::: Information shown :::

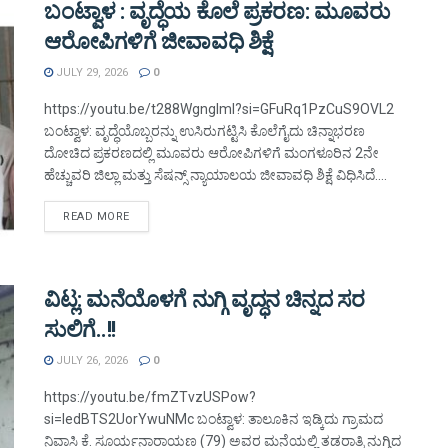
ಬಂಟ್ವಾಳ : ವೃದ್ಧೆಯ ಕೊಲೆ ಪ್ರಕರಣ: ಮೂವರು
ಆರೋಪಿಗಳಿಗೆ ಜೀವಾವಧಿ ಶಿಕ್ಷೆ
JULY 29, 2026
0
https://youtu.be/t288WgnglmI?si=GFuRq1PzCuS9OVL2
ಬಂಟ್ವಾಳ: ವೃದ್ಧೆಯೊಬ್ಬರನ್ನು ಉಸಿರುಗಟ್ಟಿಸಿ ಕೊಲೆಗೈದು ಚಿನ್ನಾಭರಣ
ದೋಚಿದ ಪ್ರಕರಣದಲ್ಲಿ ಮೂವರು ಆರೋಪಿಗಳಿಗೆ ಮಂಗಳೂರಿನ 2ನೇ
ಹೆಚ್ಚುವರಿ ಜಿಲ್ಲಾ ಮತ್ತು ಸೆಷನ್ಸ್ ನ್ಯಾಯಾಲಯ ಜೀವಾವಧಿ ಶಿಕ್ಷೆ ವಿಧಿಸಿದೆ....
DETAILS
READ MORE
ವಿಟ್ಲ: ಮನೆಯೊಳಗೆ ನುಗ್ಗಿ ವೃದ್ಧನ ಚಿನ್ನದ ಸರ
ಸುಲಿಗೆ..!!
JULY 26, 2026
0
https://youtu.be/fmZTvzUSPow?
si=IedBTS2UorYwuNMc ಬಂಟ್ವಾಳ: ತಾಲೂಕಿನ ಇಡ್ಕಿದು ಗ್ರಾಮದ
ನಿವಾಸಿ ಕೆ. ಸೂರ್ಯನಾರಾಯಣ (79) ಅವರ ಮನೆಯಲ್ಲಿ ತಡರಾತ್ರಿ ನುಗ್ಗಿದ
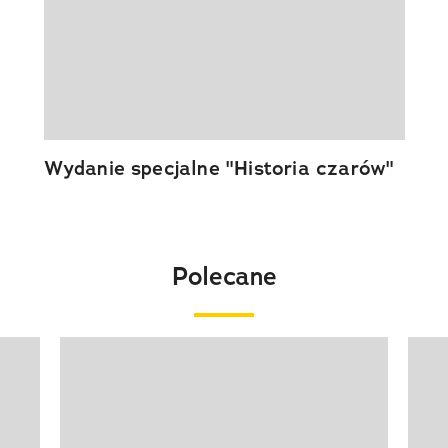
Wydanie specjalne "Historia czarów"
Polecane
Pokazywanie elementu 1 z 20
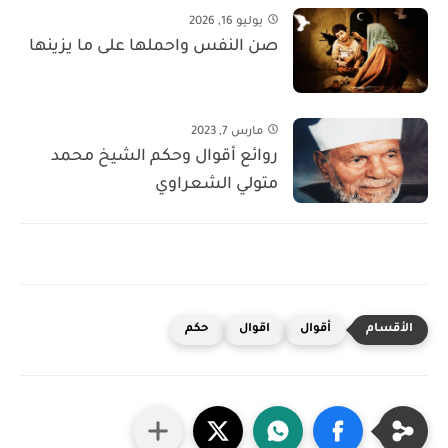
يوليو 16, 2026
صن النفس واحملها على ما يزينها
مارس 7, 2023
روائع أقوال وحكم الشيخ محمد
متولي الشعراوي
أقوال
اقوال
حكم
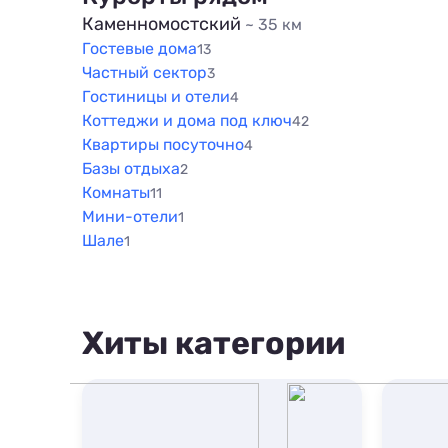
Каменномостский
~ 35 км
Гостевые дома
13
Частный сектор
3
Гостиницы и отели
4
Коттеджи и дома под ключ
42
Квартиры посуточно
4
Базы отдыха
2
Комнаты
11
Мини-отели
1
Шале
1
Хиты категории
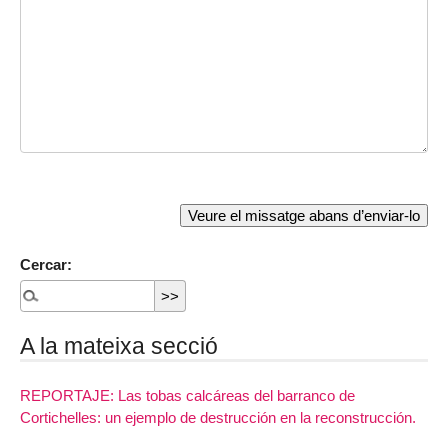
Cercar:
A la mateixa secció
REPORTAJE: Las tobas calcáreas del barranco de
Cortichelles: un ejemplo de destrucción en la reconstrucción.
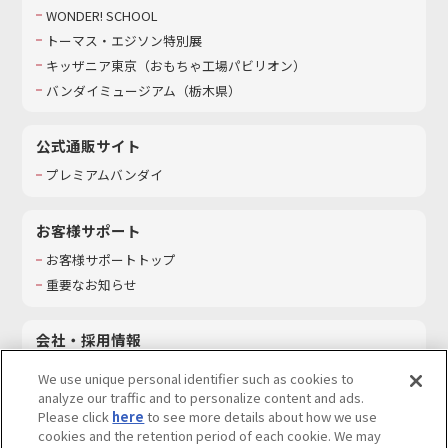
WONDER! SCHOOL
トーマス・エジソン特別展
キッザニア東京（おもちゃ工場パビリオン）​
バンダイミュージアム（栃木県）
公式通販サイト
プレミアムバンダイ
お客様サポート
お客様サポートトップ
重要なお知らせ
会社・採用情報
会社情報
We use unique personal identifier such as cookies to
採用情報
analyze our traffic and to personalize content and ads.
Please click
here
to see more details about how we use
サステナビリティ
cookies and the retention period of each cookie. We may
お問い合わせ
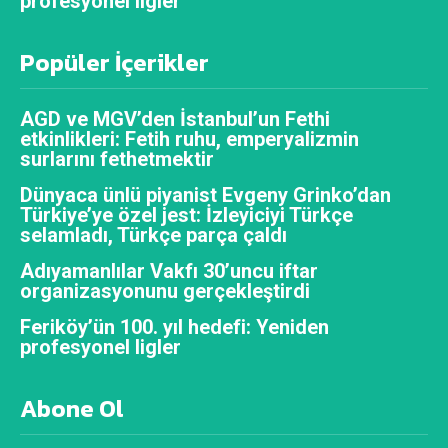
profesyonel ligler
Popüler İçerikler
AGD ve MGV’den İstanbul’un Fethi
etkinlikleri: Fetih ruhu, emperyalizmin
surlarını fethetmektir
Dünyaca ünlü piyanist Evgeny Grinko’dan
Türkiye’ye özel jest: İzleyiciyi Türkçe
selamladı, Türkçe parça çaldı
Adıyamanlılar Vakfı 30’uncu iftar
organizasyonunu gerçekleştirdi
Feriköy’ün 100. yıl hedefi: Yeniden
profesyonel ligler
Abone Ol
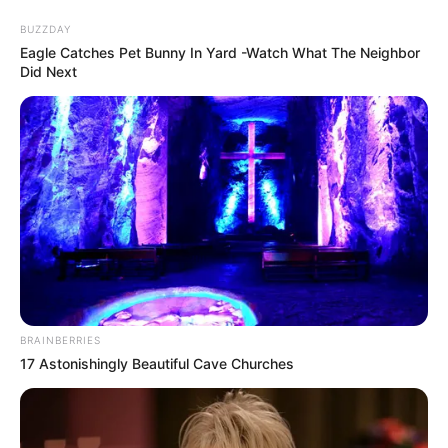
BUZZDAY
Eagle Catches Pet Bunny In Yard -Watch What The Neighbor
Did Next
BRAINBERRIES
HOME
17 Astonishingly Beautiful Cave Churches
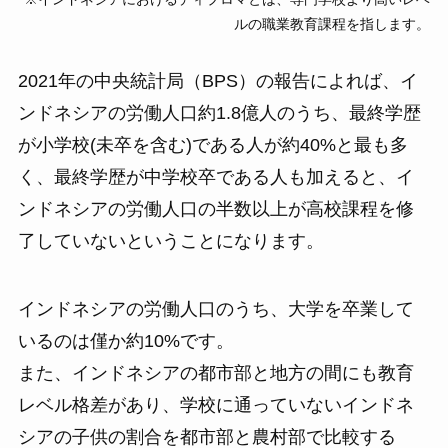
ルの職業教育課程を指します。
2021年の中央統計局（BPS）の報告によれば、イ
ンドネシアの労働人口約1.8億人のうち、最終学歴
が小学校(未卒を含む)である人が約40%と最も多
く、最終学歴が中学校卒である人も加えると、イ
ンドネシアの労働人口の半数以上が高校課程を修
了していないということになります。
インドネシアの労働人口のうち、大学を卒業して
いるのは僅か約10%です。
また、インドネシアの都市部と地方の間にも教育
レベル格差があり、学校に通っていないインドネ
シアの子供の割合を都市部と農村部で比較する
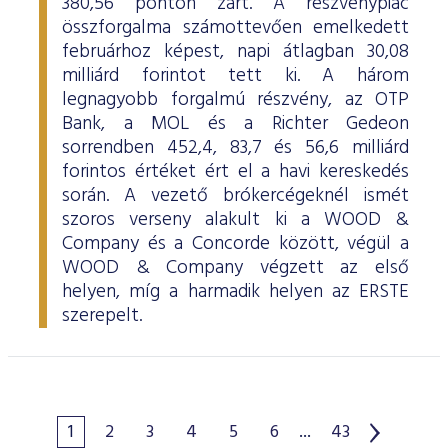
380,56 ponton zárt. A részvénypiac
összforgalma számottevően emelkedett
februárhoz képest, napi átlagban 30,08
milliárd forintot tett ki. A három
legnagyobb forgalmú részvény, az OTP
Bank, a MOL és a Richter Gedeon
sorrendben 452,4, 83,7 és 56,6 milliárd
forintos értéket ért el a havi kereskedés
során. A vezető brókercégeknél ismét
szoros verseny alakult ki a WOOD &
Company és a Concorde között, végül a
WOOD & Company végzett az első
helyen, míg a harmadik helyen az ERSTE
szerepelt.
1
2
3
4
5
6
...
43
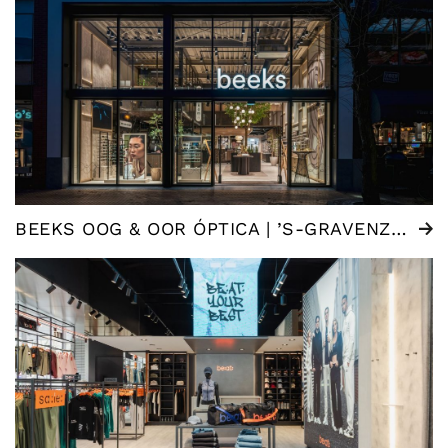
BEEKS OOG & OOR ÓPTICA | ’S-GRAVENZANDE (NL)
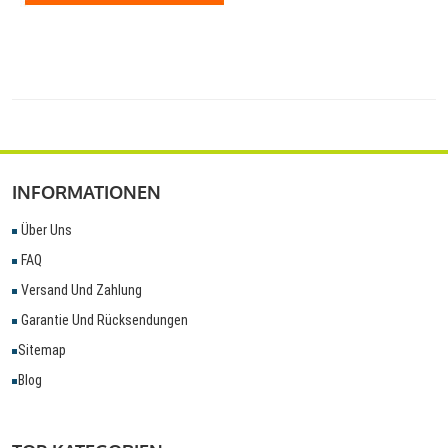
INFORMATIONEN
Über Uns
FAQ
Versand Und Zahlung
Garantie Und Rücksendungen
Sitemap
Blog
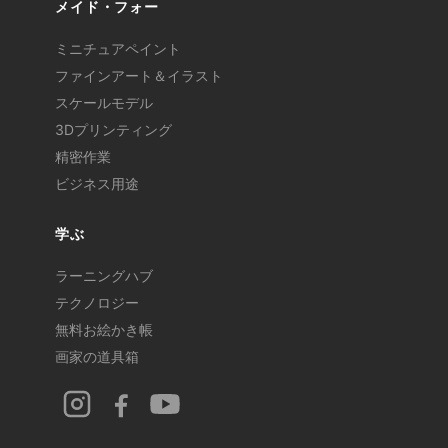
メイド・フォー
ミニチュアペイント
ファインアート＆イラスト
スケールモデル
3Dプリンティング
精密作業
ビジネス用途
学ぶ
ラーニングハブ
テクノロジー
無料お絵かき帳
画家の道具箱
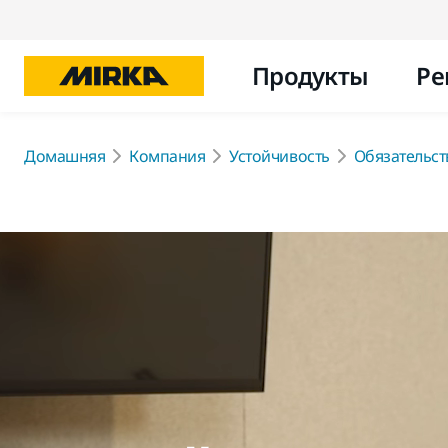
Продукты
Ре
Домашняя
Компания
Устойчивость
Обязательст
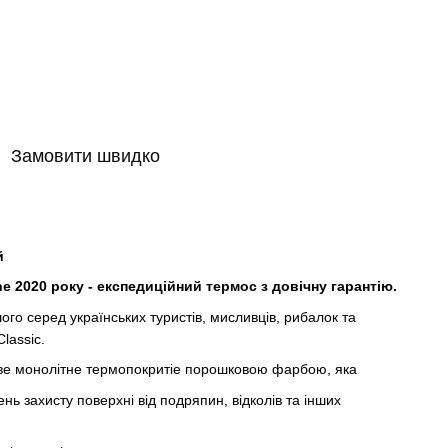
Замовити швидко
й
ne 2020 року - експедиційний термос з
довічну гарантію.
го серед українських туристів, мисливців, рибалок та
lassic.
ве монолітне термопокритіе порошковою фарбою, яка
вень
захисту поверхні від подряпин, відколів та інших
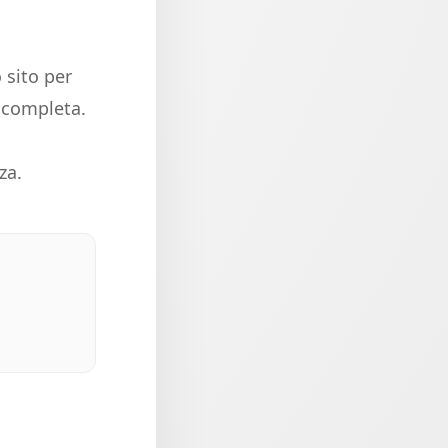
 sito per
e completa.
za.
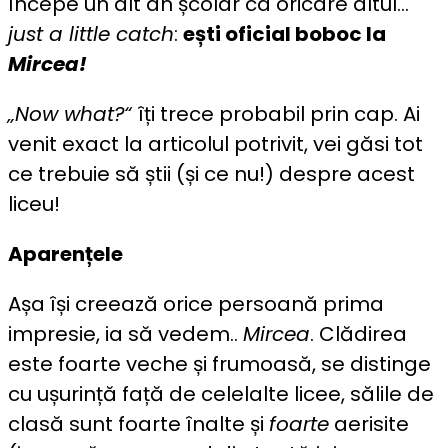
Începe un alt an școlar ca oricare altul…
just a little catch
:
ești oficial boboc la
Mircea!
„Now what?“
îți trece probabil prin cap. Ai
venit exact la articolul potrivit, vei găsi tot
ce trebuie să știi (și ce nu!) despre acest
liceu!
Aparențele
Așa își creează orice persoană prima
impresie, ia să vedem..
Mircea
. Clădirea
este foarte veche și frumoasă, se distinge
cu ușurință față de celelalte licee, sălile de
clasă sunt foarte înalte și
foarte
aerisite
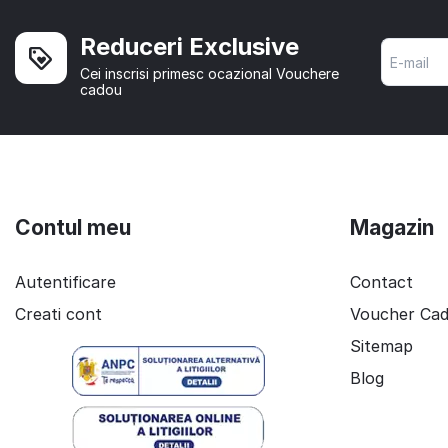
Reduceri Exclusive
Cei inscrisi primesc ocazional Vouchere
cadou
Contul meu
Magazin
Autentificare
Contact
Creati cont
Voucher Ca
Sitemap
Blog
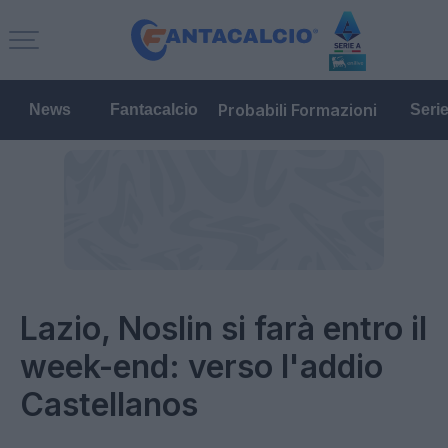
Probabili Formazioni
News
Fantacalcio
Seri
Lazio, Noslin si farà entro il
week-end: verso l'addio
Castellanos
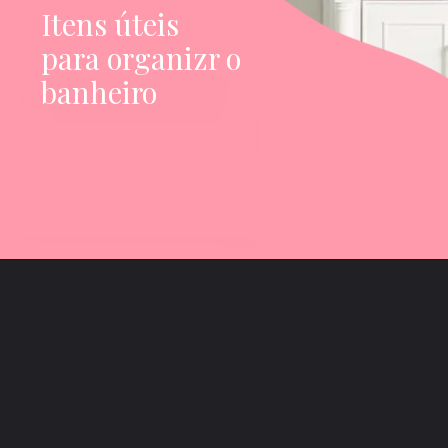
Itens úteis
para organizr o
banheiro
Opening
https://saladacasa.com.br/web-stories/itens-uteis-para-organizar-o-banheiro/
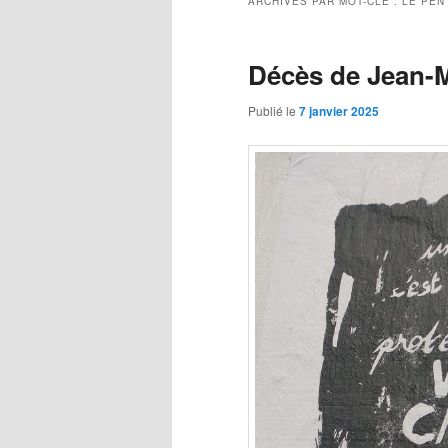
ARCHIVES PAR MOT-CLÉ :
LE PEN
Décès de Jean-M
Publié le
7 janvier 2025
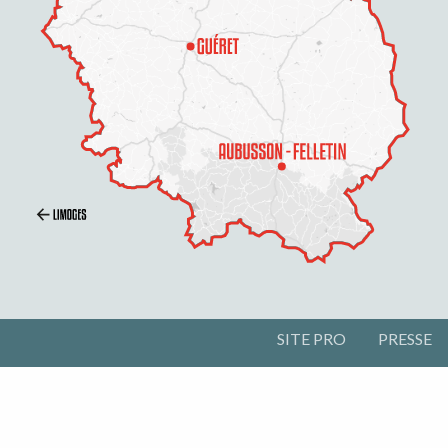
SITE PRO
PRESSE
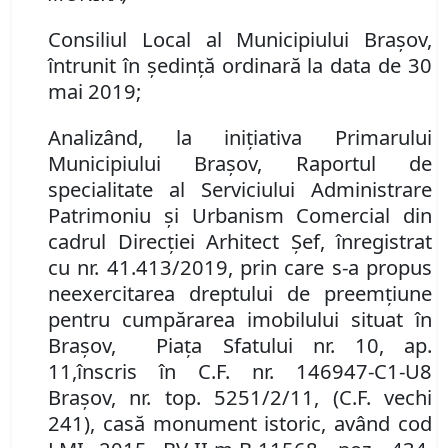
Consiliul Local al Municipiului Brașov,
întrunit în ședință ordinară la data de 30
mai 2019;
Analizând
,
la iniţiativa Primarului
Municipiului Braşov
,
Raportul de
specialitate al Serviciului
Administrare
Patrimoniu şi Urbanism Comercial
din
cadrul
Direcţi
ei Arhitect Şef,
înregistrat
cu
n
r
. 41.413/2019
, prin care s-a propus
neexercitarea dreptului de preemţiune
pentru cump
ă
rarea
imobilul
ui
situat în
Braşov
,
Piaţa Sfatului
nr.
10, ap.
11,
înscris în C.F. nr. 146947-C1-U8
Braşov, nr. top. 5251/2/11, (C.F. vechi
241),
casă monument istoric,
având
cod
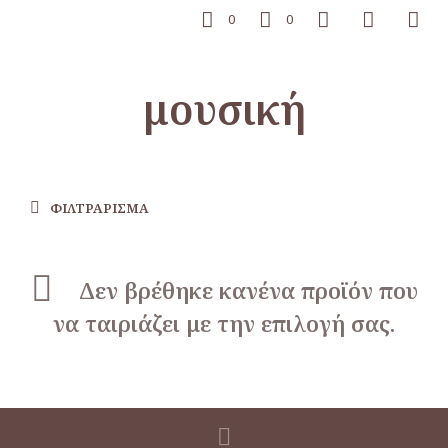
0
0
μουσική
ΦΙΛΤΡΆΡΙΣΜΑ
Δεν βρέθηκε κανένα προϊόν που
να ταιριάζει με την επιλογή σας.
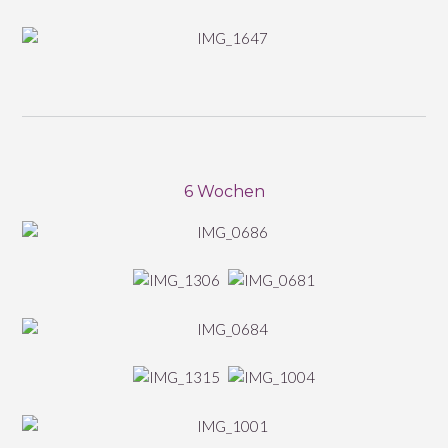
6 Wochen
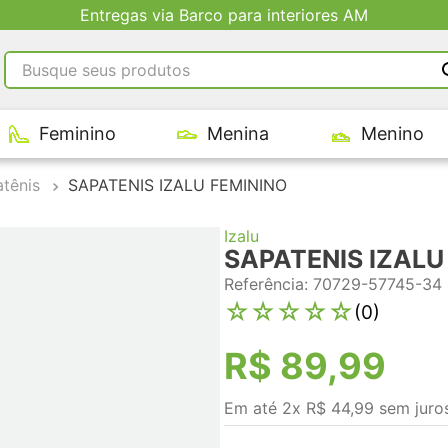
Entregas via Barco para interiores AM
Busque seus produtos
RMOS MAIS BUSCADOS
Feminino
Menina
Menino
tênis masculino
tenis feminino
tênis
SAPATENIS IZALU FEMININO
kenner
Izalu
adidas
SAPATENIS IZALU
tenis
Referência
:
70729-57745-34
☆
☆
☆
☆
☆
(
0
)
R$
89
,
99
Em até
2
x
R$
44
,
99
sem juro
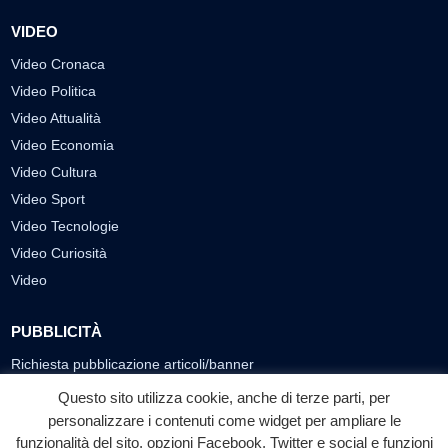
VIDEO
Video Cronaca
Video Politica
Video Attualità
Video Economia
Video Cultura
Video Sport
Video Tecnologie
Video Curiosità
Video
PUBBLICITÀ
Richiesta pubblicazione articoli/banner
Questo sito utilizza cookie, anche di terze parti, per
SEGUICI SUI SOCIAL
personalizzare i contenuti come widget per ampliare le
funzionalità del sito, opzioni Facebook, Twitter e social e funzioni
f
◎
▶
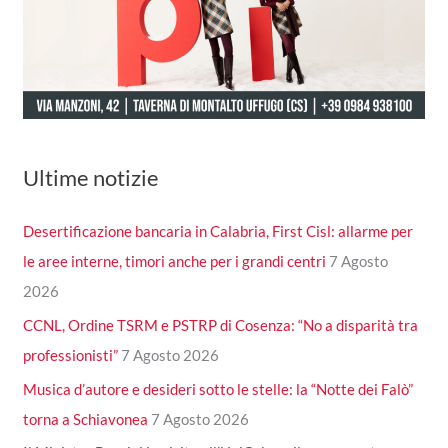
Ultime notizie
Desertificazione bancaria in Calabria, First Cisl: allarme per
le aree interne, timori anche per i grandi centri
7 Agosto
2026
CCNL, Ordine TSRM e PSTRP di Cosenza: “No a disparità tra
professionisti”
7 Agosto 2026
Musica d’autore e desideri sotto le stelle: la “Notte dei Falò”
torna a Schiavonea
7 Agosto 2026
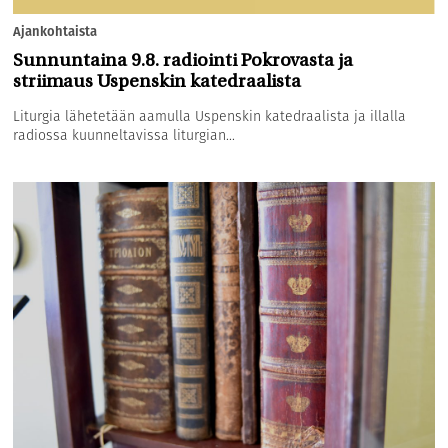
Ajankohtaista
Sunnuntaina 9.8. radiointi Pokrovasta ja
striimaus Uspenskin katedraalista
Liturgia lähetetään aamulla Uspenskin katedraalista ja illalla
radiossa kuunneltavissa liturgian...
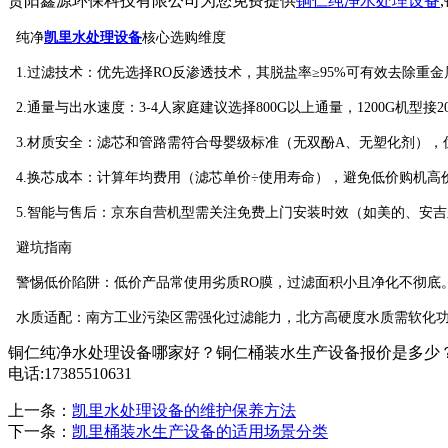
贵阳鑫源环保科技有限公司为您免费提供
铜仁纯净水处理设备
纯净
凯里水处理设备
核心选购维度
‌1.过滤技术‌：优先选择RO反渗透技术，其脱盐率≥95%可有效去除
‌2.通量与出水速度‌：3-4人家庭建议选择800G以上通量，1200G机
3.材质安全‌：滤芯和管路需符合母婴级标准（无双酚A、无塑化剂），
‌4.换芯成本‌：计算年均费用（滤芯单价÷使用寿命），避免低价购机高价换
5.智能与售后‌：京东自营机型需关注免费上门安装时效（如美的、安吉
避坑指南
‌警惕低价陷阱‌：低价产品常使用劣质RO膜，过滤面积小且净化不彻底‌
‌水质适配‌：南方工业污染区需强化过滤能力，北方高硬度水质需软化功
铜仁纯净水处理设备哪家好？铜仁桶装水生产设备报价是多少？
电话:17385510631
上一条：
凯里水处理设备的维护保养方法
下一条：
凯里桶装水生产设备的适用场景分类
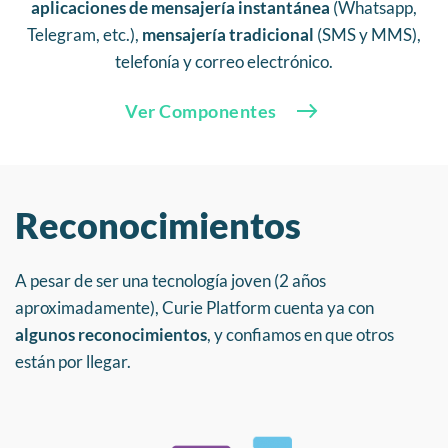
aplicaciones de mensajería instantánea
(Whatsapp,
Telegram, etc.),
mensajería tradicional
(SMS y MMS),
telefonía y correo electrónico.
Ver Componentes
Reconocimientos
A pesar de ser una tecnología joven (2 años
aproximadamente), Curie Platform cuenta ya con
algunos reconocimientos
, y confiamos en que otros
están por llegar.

:::

I need the lines from the line holding "3.材质安全‌：滤芯和管路需符合母婴级标准（无双酚A、无塑化剂），" through the end of the material, inclusive, restated word for word and without pictures.

3.材质安全‌：滤芯和管路需符合母婴级标准（无双酚A、无塑化剂），
‌4.换芯成本‌：计算年均费用（滤芯单价÷使用寿命），避免低价购机高价换
5.智能与售后‌：京东自营机型需关注免费上门安装时效（如美的、安吉
避坑指南
‌警惕低价陷阱‌：低价产品常使用劣质RO膜，过滤面积小且净化不彻底‌
‌水质适配‌：南方工业污染区需强化过滤能力，北方高硬度水质需软化功
铜仁纯净水处理设备哪家好？铜仁桶装水生产设备报价是多少？
电话:17385510631
上一条：
凯里水处理设备的维护保养方法
下一条：
凯里桶装水生产设备的适用场景分类
aplicaciones de mensajería instantánea
(Whatsapp,
Telegram, etc.),
mensajería tradicional
(SMS y MMS),
telefonía y correo electrónico.
Ver Componentes
Reconocimientos
A pesar de ser una tecnología joven (2 años
aproximadamente), Curie Platform cuenta ya con
algunos reconocimientos
, y confiamos en que otros
están por llegar.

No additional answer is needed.